20.8.13

Camping in Venezia -- Pt. II

The campground was filled with tiny cabins, pre-assembled tents with cots (Alvaro's and my accommodations), and areas for your own tents and RVs. There was a huge group of Uruguayan students, in Venice to study architecture. There was one traveling class made up of Indian, Austrian, German, and Turkish students (all of whom spoke English together but also seemed to know three other languages). I'll never forget how that made my world feel so limited, only knowing one language. How arrogant of me and my country's narrow education system. You could be telling me that my undies are showing, or that I have a booger the size of a euro hanging out of my nostril, and I'd still stand here with a goofy, oblivious smile on my face, wouldn't I?

Venice itself was more beautiful than any cheesy brochure had ever lead on. Wave after wave of tourists choked out the main thoroughfares as if shopping was the only thing they could think of to do, so it was very easy to stray from the wider roads and get happily lost. Tourism in Venice is a fragile, often self-destructing entity. The line every traveler must walk between "helpful" and "harmful" is especially fine in Venice.

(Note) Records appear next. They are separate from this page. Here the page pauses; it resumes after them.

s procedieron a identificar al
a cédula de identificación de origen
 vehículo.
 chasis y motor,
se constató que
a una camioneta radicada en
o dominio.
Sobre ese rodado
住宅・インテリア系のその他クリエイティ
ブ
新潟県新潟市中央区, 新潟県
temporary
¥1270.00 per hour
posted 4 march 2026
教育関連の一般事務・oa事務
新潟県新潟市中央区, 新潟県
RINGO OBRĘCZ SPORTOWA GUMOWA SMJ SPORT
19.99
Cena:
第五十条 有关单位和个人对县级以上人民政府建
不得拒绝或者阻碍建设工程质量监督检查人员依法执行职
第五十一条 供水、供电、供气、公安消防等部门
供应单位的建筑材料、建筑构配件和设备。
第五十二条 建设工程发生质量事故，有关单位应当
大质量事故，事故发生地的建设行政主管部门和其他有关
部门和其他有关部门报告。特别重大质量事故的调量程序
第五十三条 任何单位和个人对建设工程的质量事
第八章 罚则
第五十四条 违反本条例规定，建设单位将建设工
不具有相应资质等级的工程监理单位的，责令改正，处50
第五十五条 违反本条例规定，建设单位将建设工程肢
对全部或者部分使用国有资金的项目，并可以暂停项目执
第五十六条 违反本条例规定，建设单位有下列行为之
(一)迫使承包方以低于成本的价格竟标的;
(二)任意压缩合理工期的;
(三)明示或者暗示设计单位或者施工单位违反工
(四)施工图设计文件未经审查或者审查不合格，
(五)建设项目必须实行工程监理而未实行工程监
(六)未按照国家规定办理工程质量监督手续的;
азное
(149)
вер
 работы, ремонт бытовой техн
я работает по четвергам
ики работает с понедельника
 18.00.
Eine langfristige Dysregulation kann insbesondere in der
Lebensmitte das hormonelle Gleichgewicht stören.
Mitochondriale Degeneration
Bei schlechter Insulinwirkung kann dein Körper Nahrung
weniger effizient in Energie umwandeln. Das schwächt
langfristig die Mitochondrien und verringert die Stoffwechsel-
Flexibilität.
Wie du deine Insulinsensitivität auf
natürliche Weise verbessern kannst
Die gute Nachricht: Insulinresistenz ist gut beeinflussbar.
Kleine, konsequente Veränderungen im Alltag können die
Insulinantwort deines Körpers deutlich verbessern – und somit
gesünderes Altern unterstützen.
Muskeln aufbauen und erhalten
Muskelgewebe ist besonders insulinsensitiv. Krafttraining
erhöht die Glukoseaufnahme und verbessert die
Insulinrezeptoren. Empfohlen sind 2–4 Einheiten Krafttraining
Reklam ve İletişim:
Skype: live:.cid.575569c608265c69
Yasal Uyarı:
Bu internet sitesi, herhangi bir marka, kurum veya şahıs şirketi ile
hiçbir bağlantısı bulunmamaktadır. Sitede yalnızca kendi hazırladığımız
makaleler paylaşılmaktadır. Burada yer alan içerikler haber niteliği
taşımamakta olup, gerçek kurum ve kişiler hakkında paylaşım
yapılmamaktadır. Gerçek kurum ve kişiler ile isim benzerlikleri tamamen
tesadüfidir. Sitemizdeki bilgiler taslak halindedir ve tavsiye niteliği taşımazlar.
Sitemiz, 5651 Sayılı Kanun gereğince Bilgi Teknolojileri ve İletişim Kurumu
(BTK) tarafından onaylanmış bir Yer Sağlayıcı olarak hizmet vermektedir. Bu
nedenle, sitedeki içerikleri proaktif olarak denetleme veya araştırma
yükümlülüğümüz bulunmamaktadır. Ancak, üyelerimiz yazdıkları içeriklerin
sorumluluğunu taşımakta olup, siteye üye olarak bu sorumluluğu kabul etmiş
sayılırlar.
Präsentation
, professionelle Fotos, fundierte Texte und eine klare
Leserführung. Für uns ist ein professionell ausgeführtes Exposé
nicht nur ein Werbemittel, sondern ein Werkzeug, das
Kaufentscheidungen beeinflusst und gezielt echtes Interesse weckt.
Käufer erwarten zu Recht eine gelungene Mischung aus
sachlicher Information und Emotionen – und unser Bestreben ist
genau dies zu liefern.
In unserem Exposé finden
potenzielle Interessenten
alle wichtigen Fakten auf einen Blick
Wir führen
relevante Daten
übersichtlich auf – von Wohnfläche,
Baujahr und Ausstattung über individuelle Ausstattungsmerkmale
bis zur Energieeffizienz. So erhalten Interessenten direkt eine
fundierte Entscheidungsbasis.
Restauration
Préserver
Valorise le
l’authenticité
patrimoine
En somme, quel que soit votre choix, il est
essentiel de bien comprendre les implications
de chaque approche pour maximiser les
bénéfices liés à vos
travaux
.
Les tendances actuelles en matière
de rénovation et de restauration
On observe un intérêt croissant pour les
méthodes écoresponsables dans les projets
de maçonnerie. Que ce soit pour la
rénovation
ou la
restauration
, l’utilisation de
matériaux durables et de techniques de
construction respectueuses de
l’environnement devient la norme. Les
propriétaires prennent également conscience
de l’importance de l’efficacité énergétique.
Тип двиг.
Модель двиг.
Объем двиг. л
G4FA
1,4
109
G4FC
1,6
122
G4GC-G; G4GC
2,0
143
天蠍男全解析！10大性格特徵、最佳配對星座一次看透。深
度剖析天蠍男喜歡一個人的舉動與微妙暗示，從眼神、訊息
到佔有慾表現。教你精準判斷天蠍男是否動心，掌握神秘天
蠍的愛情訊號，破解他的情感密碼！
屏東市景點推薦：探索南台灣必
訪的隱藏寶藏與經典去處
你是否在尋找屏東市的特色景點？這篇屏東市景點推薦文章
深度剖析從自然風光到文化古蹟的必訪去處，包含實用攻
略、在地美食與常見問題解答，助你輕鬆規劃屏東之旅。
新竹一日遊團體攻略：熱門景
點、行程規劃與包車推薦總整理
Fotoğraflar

The city is overwhelmed with disposing of the constant influx of trash, so if you bring/create any on the islands, be sure to leave with it, too, and dispose of it appropriately somewhere on the mainland.

Fruits and nuts

"Your soft joy...": Reflections of Venetian Water... there were potable water spigots everywhere, just above not-so-potable canals

No, we didn't ride a gondola. 100+ Euros. Watching the gondoliers expertly maneuver these things was satisfying enough.

Contrary to popular belief, the fluctuating tides of Venice assuredly won't be the main players in its demise; Venetians have had centuries to adapt to them. 21st century tourism, on the other hand, just might be key. More people in developing countries have more money than ever before, and they're taking it to places like Venice. It's just not always flowing through the right channels. What threatens Venice more urgently, rising sea levels, or the rising affluence of an increasing world population? How do you know where to spend your foreign money, so that it helps the local economy? Give me your thoughts.